### Quoted passage:

## begin

BARRY TED MOSKOWITZ, Chief District Judge.

Defendant World Religious Relief, Inc. has filed a Motion to Dismiss or Transfer Plaintiff's Complaint for Improper Venue (28 U.S.C. § 1406(a)); or in the Alternative to Transfer for Convenience (28 U.S.C. § 1404(a)). For the reasons discussed below, Defendant's motion is DENIED.

I. BACKGROUND

Plaintiff Morris Cerullo World Evangelism, Inc. is a California corporation based in San Diego, California, whose business involves the broadcast of religious programming over various media outlets. ¶ 1.1 Defendant is a Michigan corporation based in Southfield, Michigan, that broadcasts television programming prepared by third parties over a network of cable and satellite television providers. ¶ 2. In 2011, Plaintiff and Defendant entered into an agreement where Plaintiff broadcast pre-recorded programing over Defendant's network in exchange for payment by Plaintiff to Defendant ("2011 agreement"). ¶ 7. Later that year, a dispute occurred as to monies owed for the 2011 agreement. ¶ 8. Plaintiff alleges that it attempted to resolve the dispute and that Defendant was unresponsive. ¶ 8. Based on Defendant's silence, Plaintiff believed the dispute had been resolved or abandoned by Defendant. ¶ 9.

In 2013, Plaintiff's agent, The Cerullo Group, Inc., began negotiating a new contract with Defendant's agent and media broker, Word Media, for future television broadcasts. ¶ 10. Word Media is based in Arlington, Texas. Complaint Exhibit 1. Neither Defendant nor Word Media ever claimed that the 2011 dispute was outstanding during these negotiations. ¶ 11. When The Cerullo Group specifically asked Word Media about the standing of Plaintiff's account, Word Media's general manager assured the Cerullo Group that Plaintiff was in "good standing." ¶ 11.

On or about May 22, 2013, the parties' agents entered into a written contract where Defendant would broadcast Plaintiff's recordings for one year, five times per week, at a cost of $2,000 per broadcast ("2013 agreement"). ¶ 14. Pursuant to the 2013 agreement, Plaintiff paid Defendant $17,000 to begin broadcasting Plaintiff's programming in June 2013. ¶ 15.

Defendant subsequently informed Plaintiff that its $17,000 payment would not be credited towards the 2013 agreement, but would rather apply to the balance allegedly owed under the 2011 agreement. ¶ 16. Defendant further indicated that no programming would be aired unless Plaintiff paid the full amount of the 2011 dispute balance as well as the $17,000 advance required by the 2013 agreement. ¶ 16. Defendant was scheduled to begin broadcasting Plaintiff's programming under the 2013 agreement on June 17, 2013, but failed to do so. ¶ 18. Plaintiff alleges that Defendant negotiated the 2013 agreement with Plaintiff in bad faith, and used the false promise of future broadcasts to obtain monies allegedly due from the 2011 agreement. ¶ 13.

## end

### Provided information:
## begin

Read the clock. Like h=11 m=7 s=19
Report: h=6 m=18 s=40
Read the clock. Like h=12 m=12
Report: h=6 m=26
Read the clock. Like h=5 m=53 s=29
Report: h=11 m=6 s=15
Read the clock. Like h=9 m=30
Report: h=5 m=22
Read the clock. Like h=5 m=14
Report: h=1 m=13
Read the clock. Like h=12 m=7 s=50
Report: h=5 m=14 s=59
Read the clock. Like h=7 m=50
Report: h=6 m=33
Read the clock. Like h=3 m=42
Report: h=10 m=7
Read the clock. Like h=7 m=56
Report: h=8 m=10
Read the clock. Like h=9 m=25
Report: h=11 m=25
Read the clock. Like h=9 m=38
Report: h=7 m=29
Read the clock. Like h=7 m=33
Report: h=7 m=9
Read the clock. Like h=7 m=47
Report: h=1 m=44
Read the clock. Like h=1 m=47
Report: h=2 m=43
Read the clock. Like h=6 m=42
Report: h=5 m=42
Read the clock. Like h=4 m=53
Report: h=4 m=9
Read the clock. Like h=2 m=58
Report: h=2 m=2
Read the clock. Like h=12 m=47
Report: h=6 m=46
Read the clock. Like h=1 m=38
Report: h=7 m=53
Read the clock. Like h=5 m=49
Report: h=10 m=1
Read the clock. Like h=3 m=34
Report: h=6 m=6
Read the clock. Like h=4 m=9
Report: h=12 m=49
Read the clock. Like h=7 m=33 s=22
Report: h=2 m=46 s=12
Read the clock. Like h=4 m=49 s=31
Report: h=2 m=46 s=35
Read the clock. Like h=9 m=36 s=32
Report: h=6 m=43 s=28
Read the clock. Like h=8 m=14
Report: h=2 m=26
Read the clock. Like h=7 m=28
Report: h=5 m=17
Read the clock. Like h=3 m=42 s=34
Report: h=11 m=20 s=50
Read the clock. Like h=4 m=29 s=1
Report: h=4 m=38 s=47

## end

### Given task 1:
Using the court ruling, explain in one to three sentences why the plaintiff believed the 2011 dispute over monies owed had been resolved or abandoned.
### Given task 2:
Please duplicate the part of the court ruling that opens with the words containing "Defendant subsequently informed" and closes with "agreement. ¶ 13.".

### Complete response 1:
The plaintiff believed the dispute had been resolved or abandoned because the defendant stayed silent. The plaintiff alleges that it tried to resolve the dispute and that the defendant was unresponsive.

### Complete response 2:
Defendant subsequently informed Plaintiff that its $17,000 payment would not be credited towards the 2013 agreement, but would rather apply to the balance allegedly owed under the 2011 agreement. ¶ 16. Defendant further indicated that no programming would be aired unless Plaintiff paid the full amount of the 2011 dispute balance as well as the $17,000 advance required by the 2013 agreement. ¶ 16. Defendant was scheduled to begin broadcasting Plaintiff's programming under the 2013 agreement on June 17, 2013, but failed to do so. ¶ 18. Plaintiff alleges that Defendant negotiated the 2013 agreement with Plaintiff in bad faith, and used the false promise of future broadcasts to obtain monies allegedly due from the 2011 agreement. ¶ 13.